═══ Extracted text ═══

1. says

    I know you don’t have an ocean out there, but aren’t there some lakes not too far away that are pretty great? Maybe a trip there would tide you over.
    I know, easy for me to say, having spent my whole adult life an hour’s drive or less from the Pacific ocean (believed to be the largest on the west coast). I’ve always thought I would miss it somehow if I lived thousands of miles away, even though I rarely visit anymore.
    Cute kid, by the way. And, as always, I’m obligated to say: that’s some bad hat, Harry.

  2. Akira MacKenzie says

    I’ve never been to the ocean. Most of the rest of the family has gotten to one of the coasts, but I was never afforded the opportunity and I don’t have the means to travel on my own. The closest I have to an HUUUUUGE body of water is Lake Michigan.

  3. charley says

    Rialto Beach and Second Beach are epic. Piles of enormous driftwood logs, eagles, stacks, colorful anemones and starfish, seals popping up in the water, stones rattling back and forth in the surf. And ominous signs wth tsunami evacuation instructions reminding you that you could be swept into oblivion.

  4. says

    …having spent my whole adult life an hour’s drive or less from the Pacific ocean (believed to be the largest on the west coast).

    Um…what’s the second largest ocean on the West Coast?

═══

**Task item A:**
Answer these questions using the comment thread:
(i) In the first comment, how close to the Pacific ocean has the writer spent their whole adult life?
(ii) Which two beaches does charley call epic?
(iii) What body of water does Akira MacKenzie name as the closest one to a huge one?
**Task item B:** Extract everything in the comment thread from "I’ve never been" down to "is Lake Michigan.".

═══ Stored data ═══

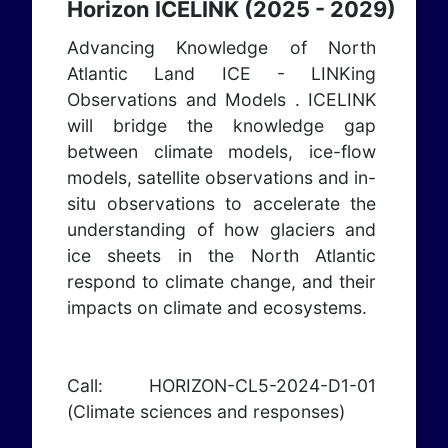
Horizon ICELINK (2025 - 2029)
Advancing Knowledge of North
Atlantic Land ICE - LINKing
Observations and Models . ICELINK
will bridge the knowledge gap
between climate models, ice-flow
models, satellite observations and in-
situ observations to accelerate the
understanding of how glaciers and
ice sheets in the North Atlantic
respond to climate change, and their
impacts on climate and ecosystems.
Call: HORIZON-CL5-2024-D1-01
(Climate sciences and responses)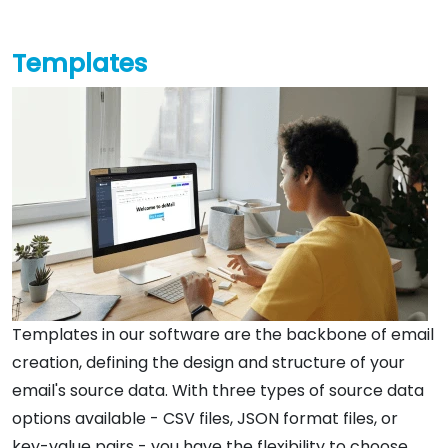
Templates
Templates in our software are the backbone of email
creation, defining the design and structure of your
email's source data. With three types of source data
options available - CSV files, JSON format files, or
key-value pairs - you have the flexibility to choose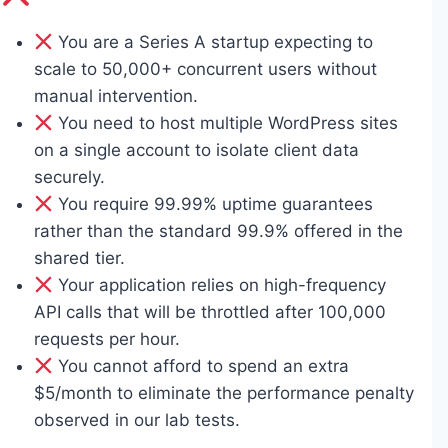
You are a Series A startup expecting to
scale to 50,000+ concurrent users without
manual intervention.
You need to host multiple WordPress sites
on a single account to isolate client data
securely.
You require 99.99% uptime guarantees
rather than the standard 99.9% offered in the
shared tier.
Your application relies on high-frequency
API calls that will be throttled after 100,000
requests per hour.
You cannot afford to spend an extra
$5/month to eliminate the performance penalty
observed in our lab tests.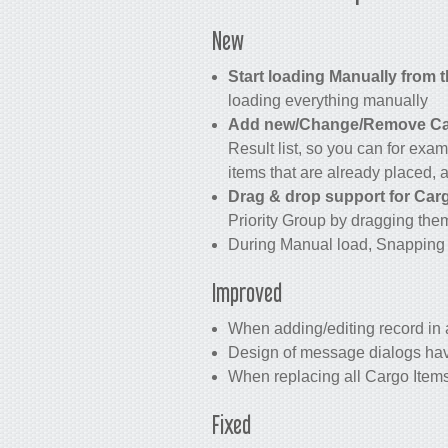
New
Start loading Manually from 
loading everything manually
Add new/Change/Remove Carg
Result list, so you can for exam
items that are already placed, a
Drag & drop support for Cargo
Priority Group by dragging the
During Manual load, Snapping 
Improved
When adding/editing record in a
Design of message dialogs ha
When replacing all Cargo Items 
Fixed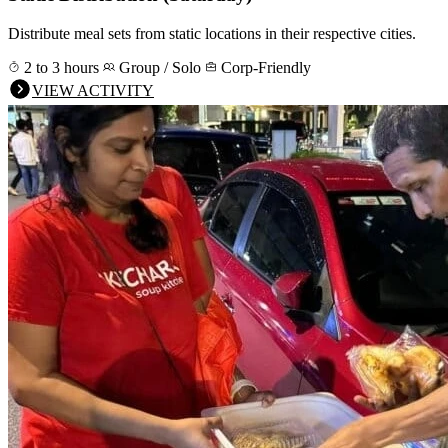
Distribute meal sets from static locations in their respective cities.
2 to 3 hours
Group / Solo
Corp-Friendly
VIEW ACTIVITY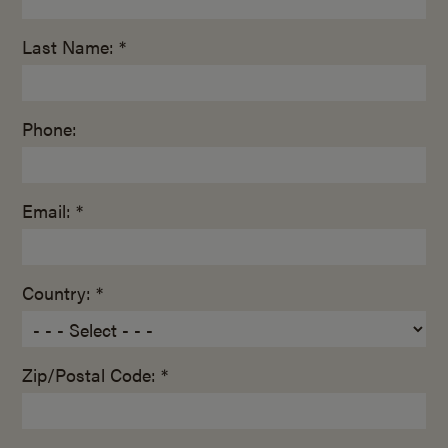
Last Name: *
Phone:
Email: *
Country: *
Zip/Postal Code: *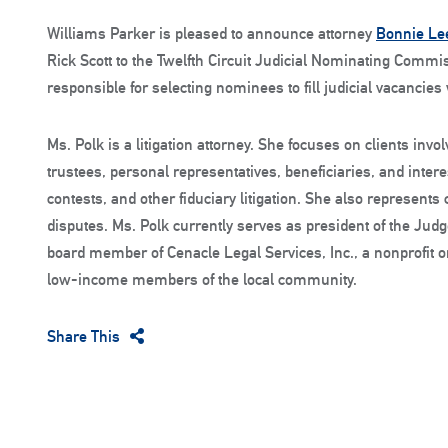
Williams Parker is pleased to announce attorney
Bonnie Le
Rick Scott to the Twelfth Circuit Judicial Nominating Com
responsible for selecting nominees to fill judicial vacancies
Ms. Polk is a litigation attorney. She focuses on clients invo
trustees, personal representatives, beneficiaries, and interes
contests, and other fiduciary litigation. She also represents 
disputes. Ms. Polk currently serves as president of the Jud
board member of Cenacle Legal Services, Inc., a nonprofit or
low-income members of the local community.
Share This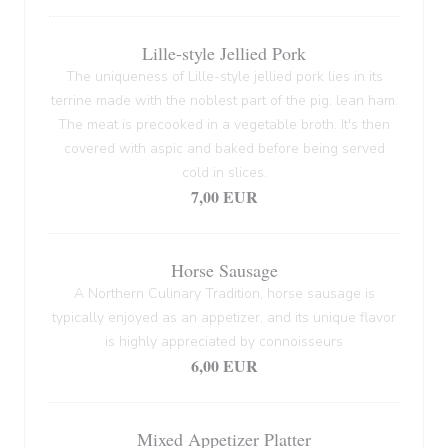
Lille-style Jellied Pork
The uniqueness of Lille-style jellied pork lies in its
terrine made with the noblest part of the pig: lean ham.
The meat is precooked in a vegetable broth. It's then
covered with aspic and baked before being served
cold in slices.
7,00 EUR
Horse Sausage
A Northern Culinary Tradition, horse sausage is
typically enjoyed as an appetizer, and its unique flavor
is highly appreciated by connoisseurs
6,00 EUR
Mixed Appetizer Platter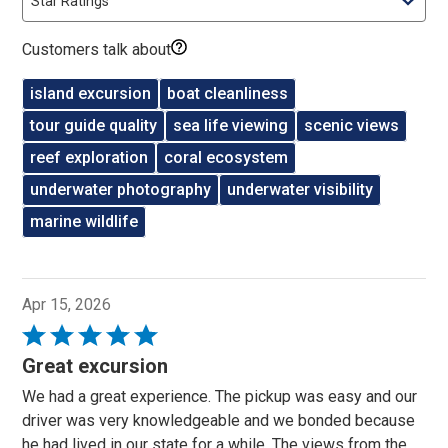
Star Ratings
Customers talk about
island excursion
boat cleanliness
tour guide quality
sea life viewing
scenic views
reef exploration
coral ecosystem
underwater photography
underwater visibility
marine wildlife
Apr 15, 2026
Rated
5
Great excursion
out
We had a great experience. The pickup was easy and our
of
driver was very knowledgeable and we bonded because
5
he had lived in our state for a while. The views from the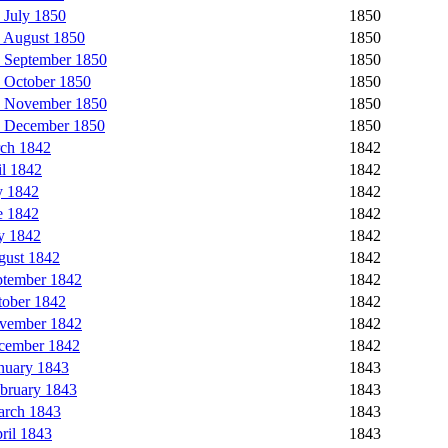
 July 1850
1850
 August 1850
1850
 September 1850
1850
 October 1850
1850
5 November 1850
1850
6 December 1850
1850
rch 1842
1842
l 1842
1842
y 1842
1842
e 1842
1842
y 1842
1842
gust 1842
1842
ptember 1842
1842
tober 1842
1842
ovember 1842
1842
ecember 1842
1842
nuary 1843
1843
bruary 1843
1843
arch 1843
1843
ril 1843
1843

═══
═══ Stored data ═══

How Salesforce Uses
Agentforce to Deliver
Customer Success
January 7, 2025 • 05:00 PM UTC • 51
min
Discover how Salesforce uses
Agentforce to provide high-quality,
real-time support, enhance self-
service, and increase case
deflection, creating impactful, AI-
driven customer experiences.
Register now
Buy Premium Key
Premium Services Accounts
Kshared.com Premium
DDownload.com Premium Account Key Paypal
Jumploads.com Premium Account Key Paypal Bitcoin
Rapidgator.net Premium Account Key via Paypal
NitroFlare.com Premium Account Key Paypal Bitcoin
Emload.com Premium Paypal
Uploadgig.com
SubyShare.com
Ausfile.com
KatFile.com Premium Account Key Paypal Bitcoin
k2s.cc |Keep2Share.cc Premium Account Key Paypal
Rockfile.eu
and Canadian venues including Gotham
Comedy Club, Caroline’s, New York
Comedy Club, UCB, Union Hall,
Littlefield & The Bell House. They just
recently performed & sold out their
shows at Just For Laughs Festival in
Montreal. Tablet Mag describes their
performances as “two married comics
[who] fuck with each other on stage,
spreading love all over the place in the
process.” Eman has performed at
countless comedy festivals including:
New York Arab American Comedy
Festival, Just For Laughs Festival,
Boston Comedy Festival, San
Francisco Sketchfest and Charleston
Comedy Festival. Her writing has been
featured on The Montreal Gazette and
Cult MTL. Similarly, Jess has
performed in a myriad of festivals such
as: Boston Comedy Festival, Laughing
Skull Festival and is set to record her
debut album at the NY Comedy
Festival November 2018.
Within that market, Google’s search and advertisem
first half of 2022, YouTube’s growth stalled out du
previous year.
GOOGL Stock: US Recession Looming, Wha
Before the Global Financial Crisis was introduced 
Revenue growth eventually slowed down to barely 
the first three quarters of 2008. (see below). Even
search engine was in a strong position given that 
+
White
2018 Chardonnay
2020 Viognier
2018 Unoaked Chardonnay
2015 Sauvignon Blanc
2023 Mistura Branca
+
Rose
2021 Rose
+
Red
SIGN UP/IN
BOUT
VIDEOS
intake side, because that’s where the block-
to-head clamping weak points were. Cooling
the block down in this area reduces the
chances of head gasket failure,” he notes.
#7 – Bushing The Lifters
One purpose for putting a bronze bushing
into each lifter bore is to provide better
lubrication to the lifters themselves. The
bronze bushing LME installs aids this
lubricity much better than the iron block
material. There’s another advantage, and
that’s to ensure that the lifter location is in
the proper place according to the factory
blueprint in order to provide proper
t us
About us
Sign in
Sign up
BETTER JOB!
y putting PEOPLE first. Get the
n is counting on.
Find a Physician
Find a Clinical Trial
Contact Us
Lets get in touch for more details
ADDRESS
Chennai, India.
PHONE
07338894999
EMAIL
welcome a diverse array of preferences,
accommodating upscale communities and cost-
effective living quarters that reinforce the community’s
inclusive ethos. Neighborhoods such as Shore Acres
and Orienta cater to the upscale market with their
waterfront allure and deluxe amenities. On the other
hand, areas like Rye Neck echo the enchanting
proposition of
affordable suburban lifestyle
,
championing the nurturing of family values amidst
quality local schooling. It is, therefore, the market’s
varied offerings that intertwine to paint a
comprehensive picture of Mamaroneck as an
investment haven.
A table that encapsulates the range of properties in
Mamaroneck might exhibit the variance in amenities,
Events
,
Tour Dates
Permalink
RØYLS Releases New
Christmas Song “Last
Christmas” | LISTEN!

═══
═══ Stored data ═══

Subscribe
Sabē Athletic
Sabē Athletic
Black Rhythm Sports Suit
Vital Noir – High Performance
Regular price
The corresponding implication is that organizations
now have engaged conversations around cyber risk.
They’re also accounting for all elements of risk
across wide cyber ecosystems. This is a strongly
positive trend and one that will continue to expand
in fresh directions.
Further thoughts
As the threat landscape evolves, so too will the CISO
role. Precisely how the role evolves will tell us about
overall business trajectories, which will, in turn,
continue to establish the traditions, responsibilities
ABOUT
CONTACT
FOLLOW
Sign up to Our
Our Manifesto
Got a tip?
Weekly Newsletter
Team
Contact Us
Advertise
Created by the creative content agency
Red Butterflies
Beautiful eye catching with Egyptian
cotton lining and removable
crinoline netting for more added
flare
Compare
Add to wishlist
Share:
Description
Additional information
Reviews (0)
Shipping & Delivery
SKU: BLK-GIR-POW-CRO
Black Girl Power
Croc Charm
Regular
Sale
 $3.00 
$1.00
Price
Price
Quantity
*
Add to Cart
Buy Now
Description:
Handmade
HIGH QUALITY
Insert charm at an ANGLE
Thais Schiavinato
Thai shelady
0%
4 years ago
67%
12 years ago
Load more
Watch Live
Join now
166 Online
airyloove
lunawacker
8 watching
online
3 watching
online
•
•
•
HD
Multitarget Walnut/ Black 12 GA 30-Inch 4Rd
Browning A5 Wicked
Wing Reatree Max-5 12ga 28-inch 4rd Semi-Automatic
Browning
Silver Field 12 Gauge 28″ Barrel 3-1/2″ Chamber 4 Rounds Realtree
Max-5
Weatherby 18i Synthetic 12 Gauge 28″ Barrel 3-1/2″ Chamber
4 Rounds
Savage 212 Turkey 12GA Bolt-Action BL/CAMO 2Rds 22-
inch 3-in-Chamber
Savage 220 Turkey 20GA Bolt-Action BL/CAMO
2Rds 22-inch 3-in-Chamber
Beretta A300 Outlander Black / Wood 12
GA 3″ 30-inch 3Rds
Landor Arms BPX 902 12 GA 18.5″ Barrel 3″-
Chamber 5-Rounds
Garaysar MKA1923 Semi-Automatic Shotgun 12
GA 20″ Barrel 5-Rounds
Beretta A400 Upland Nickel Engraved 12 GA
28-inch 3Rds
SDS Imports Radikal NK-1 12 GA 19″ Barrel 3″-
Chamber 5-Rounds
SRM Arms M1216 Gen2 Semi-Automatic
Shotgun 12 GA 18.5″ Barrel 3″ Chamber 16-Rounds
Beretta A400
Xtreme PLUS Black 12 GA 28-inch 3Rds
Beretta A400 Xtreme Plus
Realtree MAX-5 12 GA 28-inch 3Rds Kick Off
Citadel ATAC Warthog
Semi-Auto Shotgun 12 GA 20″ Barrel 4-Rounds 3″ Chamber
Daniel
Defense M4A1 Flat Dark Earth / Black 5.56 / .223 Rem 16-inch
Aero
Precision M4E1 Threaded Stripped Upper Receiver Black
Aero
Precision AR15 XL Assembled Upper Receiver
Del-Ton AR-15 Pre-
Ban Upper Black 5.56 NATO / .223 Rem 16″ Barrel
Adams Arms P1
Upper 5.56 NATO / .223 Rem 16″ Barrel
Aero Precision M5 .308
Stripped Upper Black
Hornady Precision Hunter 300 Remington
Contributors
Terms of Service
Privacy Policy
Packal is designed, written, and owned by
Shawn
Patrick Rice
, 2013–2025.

═══

**Your response A:**
(i) An hour's drive or less
(ii) Rialto Beach and Second Beach
(iii) Lake Michigan

**Your response B:**
I’ve never been to the ocean. Most of the rest of the family has gotten to one of the coasts, but I was never afforded the opportunity and I don’t have the means to travel on my own. The closest I have to an HUUUUUGE body of water is Lake Michigan.